## Explore the material
1. In the passage on lymphatic embolization, what median resolution time did Chu et al. report after LE for pelvic lymphoceles?
2. Carry the passage on lymphatic embolization forward, starting after its final sentence.

## Text segment
Furthermore, Moussa et al. reported that LE alone resulted in a significant reduction in catheter output (median decrease from 210 to 20 mL/day) by the third day, with a median catheter duration of only 6 days and no need for redrainage during follow-up [8]. Similarly, Kim et al. [17] reported a higher short-term clinical success rate in the LN embolization group (83.3%) compared to sclerotherapy, despite comparable initial outputs, reinforcing LE’s role in achieving early control. In addition, Chu et al. [19] demonstrated a 100% technical and clinical success rate with a median resolution time of 7 days following LE for pelvic lymphoceles, further confirming the rapid and effective nature of this approach. These outcomes mirror our data, where LE was associated with faster control of lymphatic leakage despite a higher initial output.

Embolization’s therapeutic efficacy likely stems from its ability to directly seal the lymphatic leak at its source, in contrast to sclerotherapy, which primarily targets the lymphocele cavity. The inverse relationship between embolization and both catheter duration and sclerotherapy session count in our study reinforces this mechanism. This concept is further supported by Kim et al., who demonstrated rapid symptom resolution and reduced treatment burden following targeted NBCA glue embolization, particularly in high-output cases [17].

## Records shown

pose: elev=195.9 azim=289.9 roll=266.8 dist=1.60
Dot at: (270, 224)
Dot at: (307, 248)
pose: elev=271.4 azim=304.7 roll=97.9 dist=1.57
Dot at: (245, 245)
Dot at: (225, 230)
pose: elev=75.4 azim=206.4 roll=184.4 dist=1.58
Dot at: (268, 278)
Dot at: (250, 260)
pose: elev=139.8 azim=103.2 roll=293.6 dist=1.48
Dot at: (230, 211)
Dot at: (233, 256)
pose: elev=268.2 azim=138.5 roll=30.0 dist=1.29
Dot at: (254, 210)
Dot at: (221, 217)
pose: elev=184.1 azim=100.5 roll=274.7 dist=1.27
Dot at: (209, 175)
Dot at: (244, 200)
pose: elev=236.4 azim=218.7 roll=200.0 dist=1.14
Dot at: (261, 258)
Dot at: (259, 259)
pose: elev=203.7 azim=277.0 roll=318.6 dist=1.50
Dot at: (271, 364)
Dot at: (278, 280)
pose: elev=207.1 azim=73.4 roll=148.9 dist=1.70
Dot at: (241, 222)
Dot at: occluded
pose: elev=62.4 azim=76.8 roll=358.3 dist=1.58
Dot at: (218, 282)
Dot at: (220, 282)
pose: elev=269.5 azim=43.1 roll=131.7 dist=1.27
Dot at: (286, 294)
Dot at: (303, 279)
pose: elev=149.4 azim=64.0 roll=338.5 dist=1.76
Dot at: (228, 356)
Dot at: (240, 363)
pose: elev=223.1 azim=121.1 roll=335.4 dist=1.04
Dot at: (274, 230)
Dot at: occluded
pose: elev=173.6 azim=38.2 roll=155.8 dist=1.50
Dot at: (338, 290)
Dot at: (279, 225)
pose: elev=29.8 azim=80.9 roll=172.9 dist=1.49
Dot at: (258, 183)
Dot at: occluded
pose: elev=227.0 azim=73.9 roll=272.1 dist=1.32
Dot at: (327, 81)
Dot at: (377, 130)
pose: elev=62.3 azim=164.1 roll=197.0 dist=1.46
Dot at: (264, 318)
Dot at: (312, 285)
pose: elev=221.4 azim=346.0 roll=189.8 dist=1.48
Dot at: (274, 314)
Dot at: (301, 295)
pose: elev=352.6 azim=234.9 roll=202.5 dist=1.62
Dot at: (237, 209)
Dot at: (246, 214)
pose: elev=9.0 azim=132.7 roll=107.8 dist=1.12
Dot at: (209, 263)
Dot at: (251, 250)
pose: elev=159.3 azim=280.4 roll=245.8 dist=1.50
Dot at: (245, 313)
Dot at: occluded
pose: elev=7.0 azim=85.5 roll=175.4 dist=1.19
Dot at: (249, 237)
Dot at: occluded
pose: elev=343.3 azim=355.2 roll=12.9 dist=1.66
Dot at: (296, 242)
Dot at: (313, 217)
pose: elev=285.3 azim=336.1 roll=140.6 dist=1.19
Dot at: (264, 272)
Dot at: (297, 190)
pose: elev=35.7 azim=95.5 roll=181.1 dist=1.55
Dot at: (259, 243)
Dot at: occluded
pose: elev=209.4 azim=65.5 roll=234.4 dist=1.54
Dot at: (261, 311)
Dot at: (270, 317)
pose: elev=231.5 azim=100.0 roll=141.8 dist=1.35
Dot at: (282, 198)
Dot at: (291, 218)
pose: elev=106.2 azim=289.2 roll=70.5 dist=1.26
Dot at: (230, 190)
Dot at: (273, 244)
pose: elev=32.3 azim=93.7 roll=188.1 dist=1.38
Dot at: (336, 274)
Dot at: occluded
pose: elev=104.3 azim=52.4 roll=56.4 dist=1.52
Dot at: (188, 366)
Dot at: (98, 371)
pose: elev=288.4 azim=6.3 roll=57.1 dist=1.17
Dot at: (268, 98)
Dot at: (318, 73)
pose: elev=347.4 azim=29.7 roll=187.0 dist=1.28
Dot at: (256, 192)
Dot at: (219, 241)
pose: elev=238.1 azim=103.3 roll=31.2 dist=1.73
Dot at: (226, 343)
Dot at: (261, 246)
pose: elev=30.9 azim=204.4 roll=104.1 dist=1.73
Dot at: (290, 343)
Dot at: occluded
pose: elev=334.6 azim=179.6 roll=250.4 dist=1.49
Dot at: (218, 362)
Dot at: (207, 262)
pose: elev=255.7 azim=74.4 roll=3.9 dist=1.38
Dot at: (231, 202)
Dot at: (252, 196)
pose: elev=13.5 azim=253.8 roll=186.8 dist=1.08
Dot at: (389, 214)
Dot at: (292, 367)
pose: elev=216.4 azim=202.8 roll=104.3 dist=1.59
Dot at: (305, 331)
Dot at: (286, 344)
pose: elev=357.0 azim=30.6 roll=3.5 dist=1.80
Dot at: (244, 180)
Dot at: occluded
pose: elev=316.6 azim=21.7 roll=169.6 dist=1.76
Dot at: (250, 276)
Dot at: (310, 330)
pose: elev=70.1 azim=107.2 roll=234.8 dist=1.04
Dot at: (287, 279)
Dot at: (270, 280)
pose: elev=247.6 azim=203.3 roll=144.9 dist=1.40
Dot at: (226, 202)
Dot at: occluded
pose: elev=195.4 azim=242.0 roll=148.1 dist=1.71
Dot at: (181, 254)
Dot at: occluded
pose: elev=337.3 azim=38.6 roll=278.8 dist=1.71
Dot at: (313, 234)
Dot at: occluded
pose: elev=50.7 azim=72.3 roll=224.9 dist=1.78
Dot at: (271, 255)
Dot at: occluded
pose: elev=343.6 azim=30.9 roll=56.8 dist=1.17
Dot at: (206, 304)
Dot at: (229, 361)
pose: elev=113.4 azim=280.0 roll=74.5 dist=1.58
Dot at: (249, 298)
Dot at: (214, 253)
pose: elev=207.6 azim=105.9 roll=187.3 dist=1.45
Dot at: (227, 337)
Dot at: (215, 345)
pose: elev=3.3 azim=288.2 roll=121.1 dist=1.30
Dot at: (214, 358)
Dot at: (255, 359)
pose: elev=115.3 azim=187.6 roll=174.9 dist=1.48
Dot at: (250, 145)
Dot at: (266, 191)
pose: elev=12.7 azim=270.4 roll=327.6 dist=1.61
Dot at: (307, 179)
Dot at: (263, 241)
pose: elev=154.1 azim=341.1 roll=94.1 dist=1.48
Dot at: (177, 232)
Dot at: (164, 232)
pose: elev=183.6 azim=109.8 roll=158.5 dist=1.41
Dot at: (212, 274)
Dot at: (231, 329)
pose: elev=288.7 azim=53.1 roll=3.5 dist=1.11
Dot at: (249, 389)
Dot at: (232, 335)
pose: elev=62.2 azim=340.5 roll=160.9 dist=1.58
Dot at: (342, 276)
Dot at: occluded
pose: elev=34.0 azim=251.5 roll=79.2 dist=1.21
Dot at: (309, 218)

## Responses by task
1. 7 days.

2.
In the literature, most studies have compared sclerotherapy and lymphatic embolization as separate treatment modalities. In contrast, our study compares patients treated with sclerotherapy alone with those treated with a combination of sclerotherapy and lymphatic embolization, demonstrating an association with improved clinical outcomes when the combined approach was applied. The fundamental hypothesis underlying this strategy is that a synergistic effect is achieved through two distinct mechanisms: sclerosis of the lymphocele cavity with ethanol and concomitant embolization of the lymphatic duct responsible for ongoing lymphatic leakage.

In our multivariate analysis, lymphatic embolization combined with sclerotherapy remained independently associated with reduced catheter dwell time, even after adjustment for potential confounders such as lymphocele volume and first-day drainage output. Although larger fluid collections and higher baseline drainage volumes were associated with prolonged catheterization, adoption of a combined treatment strategy markedly attenuated these effects. This finding indicates that sclerotherapy combined with embolization provides more than simple anatomical sealing and can meaningfully alter the expected clinical course, particularly in high-output scenarios. Such an outcome is particularly valuable in complex cases, where timely catheter removal and reduced intervention burden are critical. By highlighting LE’s independent contribution to faster resolution, our study adds to the growing body of evidence supporting its early use in selected patients. Findings may be generalizable to similar tertiary-care centers with expertise in lymphatic interventions.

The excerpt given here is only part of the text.